Trying, and failing, to cash in my bitcoins Money

Having bought some Bitcoins, and then bought some coffee with them, the question was what to do with the rest of them.

Due to the ever inflating Bitcoin bubble, I'd spent $20 to buy what after commissions was about $18 worth of Bitcoins, but between Monday and Friday the price went up enough so that even after buying two coffees for about $5, what I had left was worth about $21. The vending machine said its minimum buyback was $20, so I figured I was in luck.

The process was, for Bitcoins, intended to be relatively straightforward. I selected the option to sell bitcoins, stuck my hand in to verify my palm print, and it recognized me. I said I wanted to sell $20 worth, it said to send it 0.06039 bitcoins, and printed out a ticket with a QR code for the transaction to send them to. My wallet is in my Android tablet, which is chronically bad at reading QR codes, so I eventually typed in the amount and the wallet ID, and sent it off, with the usual 0.0005 fee to get a Bitcoin miner to publish the transaction more quickly. Then it said to go away until it could verify that I'd sent the coins and come back later.

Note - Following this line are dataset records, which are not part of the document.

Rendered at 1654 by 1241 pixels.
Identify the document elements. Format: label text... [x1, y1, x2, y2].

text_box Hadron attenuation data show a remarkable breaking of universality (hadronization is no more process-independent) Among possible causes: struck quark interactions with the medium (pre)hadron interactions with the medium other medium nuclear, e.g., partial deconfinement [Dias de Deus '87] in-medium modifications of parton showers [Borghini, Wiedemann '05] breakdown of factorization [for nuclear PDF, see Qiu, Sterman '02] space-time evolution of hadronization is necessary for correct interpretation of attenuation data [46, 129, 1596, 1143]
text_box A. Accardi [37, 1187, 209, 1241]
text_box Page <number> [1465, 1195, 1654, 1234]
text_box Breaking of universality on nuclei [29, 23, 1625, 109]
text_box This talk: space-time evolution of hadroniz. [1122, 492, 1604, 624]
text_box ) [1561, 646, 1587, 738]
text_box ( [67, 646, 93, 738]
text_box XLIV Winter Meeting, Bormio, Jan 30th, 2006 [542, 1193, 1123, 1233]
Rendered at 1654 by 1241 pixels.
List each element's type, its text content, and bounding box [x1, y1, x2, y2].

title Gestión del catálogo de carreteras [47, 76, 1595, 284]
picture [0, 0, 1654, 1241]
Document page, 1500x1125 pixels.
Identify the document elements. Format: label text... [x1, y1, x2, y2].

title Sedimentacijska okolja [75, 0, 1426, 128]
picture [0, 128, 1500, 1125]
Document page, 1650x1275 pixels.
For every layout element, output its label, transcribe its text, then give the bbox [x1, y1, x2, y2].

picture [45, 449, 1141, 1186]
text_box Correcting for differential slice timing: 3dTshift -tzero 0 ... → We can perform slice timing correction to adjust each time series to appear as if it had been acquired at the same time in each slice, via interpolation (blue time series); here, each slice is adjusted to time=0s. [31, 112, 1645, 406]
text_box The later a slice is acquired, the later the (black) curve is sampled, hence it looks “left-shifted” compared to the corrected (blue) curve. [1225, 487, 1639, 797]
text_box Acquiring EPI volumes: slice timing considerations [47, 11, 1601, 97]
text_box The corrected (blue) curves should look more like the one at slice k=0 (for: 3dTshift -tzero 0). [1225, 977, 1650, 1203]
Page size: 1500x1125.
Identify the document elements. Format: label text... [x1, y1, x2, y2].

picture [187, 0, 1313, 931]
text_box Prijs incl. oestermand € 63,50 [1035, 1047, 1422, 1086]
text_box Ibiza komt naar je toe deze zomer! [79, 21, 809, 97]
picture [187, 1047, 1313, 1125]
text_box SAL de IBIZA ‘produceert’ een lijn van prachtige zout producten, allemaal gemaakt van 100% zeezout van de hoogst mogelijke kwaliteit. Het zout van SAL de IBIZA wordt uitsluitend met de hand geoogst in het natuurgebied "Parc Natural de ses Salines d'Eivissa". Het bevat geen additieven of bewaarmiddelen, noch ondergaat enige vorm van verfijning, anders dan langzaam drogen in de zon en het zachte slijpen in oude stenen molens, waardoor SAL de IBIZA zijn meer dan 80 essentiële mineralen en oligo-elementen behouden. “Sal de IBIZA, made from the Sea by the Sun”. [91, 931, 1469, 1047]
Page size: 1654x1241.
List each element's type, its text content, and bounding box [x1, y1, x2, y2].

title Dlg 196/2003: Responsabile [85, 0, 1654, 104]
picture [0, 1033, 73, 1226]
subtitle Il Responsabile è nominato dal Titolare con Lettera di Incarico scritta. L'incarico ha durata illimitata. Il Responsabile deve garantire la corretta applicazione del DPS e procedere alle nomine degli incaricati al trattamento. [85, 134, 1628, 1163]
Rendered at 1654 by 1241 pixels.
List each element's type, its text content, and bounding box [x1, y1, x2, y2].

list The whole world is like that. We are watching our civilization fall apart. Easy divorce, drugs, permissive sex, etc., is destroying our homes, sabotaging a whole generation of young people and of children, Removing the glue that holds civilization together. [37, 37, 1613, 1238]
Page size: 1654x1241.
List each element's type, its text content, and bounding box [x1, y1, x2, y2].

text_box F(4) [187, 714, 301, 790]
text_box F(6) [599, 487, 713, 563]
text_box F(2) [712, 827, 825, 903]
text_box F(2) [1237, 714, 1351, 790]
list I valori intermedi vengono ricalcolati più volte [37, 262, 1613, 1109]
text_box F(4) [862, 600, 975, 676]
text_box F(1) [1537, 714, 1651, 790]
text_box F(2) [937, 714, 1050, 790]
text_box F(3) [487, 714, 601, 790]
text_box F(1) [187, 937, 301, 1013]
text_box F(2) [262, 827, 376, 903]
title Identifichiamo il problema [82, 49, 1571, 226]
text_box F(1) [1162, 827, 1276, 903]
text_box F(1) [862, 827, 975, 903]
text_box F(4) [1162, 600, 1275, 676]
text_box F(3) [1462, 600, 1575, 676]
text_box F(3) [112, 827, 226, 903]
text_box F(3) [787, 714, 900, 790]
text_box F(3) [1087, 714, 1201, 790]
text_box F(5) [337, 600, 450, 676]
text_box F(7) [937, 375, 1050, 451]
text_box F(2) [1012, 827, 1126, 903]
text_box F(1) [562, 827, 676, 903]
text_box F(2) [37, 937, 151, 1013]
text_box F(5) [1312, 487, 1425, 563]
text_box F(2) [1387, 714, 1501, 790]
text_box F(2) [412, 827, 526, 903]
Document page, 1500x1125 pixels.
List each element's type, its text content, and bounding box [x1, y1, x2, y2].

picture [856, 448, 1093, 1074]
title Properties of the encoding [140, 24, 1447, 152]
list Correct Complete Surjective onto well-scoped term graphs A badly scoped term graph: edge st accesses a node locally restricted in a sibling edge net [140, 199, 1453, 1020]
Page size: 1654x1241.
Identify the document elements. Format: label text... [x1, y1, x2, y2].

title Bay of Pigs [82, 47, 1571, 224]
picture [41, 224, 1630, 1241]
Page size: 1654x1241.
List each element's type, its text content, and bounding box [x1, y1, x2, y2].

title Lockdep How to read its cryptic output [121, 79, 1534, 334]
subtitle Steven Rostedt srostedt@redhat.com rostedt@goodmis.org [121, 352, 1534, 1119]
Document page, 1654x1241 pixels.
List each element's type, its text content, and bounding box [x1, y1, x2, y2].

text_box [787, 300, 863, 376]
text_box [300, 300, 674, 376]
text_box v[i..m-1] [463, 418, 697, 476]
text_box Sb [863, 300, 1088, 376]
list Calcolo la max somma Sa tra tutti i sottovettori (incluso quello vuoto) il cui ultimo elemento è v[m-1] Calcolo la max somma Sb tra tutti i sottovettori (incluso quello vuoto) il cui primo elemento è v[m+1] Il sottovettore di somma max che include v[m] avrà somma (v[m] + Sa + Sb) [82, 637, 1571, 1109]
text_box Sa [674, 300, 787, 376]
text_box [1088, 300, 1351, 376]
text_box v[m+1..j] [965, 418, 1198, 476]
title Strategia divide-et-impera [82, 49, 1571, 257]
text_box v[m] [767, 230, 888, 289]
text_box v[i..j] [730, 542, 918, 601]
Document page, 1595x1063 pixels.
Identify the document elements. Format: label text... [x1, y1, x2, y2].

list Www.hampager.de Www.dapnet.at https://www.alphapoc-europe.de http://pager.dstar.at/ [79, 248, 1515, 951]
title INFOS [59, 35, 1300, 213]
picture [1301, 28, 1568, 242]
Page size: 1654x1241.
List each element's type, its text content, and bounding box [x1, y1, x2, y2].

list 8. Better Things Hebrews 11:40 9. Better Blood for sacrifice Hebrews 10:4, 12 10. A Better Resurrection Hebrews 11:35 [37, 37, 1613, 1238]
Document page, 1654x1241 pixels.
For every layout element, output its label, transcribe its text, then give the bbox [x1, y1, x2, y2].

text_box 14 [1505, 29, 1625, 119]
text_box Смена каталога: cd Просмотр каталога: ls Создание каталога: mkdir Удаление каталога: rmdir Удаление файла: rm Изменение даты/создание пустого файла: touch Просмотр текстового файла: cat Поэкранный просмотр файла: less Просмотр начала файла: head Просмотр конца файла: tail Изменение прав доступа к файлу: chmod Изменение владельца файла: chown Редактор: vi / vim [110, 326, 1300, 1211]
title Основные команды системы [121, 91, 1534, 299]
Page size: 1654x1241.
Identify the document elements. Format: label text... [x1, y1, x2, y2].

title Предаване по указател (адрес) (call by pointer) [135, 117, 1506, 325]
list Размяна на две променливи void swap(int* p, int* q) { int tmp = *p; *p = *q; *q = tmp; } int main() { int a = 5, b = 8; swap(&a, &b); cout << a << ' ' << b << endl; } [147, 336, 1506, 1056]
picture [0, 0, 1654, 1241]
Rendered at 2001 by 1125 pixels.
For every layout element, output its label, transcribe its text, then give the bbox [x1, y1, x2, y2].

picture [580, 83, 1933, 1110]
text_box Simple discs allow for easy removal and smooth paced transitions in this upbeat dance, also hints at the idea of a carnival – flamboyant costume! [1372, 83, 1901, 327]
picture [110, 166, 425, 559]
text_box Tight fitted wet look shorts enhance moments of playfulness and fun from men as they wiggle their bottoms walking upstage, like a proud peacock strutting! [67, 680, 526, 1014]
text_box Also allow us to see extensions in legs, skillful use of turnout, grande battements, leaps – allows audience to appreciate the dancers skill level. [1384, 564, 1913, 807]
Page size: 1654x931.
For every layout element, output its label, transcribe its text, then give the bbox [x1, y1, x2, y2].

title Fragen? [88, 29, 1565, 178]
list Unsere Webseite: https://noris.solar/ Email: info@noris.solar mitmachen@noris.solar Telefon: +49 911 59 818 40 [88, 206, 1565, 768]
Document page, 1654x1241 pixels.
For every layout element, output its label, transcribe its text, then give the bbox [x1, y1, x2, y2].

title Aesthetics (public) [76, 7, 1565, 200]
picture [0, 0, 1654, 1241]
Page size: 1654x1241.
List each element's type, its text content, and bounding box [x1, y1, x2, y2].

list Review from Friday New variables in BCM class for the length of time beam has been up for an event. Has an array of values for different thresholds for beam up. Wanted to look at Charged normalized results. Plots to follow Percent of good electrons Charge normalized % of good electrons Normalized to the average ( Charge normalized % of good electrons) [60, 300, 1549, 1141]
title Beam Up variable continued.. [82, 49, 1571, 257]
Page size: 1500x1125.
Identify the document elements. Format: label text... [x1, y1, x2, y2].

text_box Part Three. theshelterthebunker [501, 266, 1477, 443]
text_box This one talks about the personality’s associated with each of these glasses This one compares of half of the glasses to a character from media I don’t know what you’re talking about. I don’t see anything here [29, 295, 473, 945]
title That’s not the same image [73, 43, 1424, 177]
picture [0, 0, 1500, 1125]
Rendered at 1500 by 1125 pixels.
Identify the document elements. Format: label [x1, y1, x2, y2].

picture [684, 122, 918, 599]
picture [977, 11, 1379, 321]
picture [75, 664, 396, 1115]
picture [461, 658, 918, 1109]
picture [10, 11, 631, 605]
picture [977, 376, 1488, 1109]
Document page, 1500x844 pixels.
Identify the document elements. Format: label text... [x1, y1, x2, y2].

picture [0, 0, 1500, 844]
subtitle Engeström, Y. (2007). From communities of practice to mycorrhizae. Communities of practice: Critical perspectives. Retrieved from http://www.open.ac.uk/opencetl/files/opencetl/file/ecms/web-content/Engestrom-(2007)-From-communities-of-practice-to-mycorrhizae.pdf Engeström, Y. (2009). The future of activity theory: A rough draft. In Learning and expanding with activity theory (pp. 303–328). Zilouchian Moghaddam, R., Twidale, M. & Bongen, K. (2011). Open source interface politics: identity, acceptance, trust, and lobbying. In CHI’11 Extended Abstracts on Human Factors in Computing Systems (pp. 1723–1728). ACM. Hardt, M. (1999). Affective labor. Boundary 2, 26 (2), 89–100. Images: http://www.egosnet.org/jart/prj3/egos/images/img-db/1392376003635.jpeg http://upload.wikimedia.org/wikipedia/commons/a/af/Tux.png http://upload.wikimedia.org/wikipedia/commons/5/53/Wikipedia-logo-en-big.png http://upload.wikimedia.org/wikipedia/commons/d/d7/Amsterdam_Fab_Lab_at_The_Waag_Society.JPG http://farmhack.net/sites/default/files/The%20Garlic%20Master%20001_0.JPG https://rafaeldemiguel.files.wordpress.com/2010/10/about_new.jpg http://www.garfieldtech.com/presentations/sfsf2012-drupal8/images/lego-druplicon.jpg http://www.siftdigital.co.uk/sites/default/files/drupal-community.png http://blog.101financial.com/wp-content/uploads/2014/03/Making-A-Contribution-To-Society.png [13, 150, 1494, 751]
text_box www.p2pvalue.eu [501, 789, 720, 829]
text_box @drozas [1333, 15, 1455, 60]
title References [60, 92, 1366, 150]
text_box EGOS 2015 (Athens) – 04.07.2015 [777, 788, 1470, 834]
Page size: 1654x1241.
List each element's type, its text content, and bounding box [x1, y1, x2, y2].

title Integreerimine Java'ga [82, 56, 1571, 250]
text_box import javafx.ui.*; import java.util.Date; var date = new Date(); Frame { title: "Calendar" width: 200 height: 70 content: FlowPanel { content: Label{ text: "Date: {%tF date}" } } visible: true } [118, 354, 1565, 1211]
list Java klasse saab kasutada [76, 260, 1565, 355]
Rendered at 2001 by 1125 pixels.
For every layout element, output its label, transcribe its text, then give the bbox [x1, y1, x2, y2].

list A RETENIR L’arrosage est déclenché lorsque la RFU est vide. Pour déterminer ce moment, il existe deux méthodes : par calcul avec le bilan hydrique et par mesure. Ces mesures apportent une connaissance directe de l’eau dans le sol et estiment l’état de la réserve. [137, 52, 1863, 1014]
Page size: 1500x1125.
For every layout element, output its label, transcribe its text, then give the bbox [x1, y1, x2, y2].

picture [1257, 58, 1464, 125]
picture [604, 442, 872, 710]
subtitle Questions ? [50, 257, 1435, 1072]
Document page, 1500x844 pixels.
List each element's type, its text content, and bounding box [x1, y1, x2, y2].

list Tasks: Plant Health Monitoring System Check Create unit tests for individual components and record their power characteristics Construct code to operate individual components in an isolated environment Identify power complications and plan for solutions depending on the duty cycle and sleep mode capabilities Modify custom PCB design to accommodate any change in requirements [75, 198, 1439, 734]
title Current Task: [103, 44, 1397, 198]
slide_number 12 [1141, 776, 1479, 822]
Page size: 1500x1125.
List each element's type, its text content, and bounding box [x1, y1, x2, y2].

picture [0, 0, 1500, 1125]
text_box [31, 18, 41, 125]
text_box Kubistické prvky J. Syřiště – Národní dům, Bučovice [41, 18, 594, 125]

I came back about five minutes later, and that's when I ran into trouble. I stuck my hand in, and it said stick it in again. It took a while to realize it didn't recognize my hand, so it was making me a new palmprint account, come back in a minute after we've approved the account.

I did, now it recognized me with the new account (I gave it different contact e-mail addresses, so I could tell which version of me it thought I was), but when I scanned the ticket, well, you lose. Old me sold them the bitcoins, but new me was trying to redeem the ticket. Grr. Repeated attempts to scan, wiggle my hand, etc., didn't help. My long streak of breaking computers merely by standing near them continued.

This story does have sort of a happy ending. I wrote to the contact address on the screen, sending them a picture of the ticket, the contact e-mail addresses and a link to the Bitcoin transaction. Since I'd left Vancouver by then, I asked them to send my Bitcoins back.

They promptly responded, said I seemed to have found a new bug in the machine, please wait a day while they figure out whether the machine will refund automatically or they have to do it. A day later, they sent back my bitcoins, still minus the 0.0005 mining fee, of course.

The happy ending is that the bubble inflated still more, and the Bitcoins in my wallet are now worth about $51. Except that it turns out that if you don't have a vending machine handy, it's really hard to cash in modest amounts of Bitcoins. MtGox, the best known site, charges 2.50€ per withdrawal to a Euro bank account and ¥2000 (about $20) for a dollar bank wire, and they say their withdrawals are all running four to six weeks behind.

The vending machine people say their next one will be in Toronto, so I guess I'll look for it the next time I'm up that way.


posted at: 23:15 :: permanent link to this entry :: 2 comments
posted at: 23:15 :: permanent link to this entry :: 2 comments

comments...        (Jump to the end to add your own comment)

Like Healthcare.gov
cause it has some problems today, can't work tomorrow. Is not the history of tech in the last 30 years the history of people who made money appealing to lazy customers who want instant gratification ? consider just the 3% fee credit cards charge for transactions in Europe for American accounts; if I could avoid that with bitcoin, sign me up today

(by ezra abrams 29 Dec 2013 19:01)


Aw, c'mon
The nominal value of my bitcoins fluctuates by far more than 3% EVERY DAY.

If you want to avoid credit card forex charges, get a card from Capital One.